(Records drawn from a dataset)
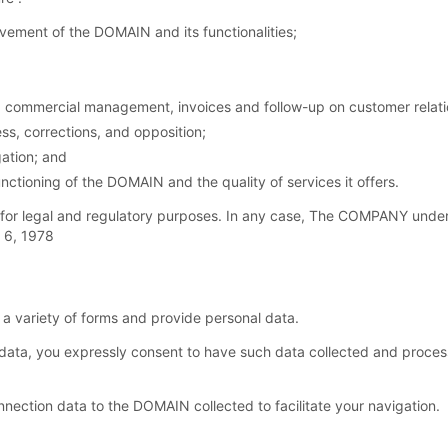
ement of the DOMAIN and its functionalities;
commercial management, invoices and follow-up on customer relation
ss, corrections, and opposition;
ation; and
nctioning of the DOMAIN and the quality of services it offers.
for legal and regulatory purposes. In any case, The COMPANY under
y 6, 1978
 variety of forms and provide personal data.
ata, you expressly consent to have such data collected and proc
ection data to the DOMAIN collected to facilitate your navigation.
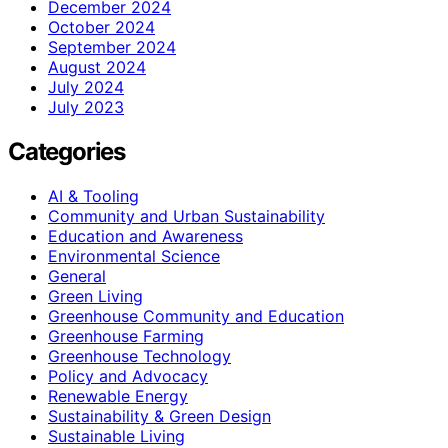
December 2024
October 2024
September 2024
August 2024
July 2024
July 2023
Categories
AI & Tooling
Community and Urban Sustainability
Education and Awareness
Environmental Science
General
Green Living
Greenhouse Community and Education
Greenhouse Farming
Greenhouse Technology
Policy and Advocacy
Renewable Energy
Sustainability & Green Design
Sustainable Living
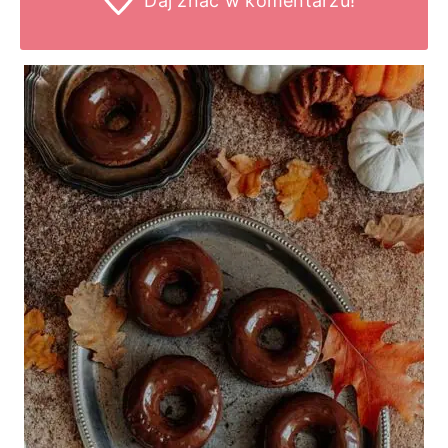
Daj znać
w komentarzu!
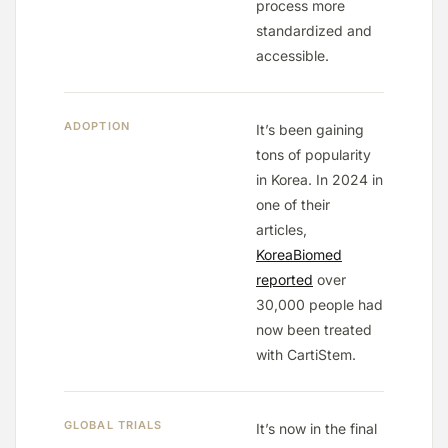
process more
standardized and
accessible.
ADOPTION
It’s been gaining
tons of popularity
in Korea. In 2024 in
one of their
articles,
KoreaBiomed
reported
over
30,000 people had
now been treated
with CartiStem.
GLOBAL TRIALS
It’s now in the final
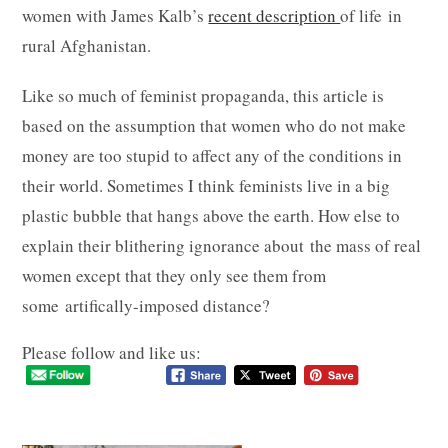
women with James Kalb’s
recent description
of life in
rural Afghanistan.
Like so much of feminist propaganda, this article is
based on the assumption that women who do not make
money are too stupid to affect any of the conditions in
their world. Sometimes I think feminists live in a big
plastic bubble that hangs above the earth. How else to
explain their blithering ignorance about the mass of real
women except that they only see them from
some artifically-imposed distance?
Please follow and like us:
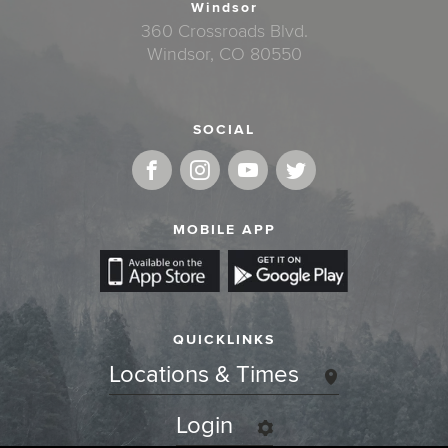
Windsor
360 Crossroads Blvd.
Windsor, CO 80550
SOCIAL
MOBILE APP
QUICKLINKS
Locations & Times
Login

[PROBLEM TO WORK ON]
Start with the line above containing "December 2024" and end with the line containing "w komentarzu!". Set down that stretch exactly, without any pictures.

[ANSWER TO THE EXERCISE]
December 2024
October 2024
September 2024
August 2024
July 2024
July 2023
Categories
AI & Tooling
Community and Urban Sustainability
Education and Awareness
Environmental Science
General
Green Living
Greenhouse Community and Education
Greenhouse Farming
Greenhouse Technology
Policy and Advocacy
Renewable Energy
Sustainability & Green Design
Sustainable Living
Daj znać
w komentarzu!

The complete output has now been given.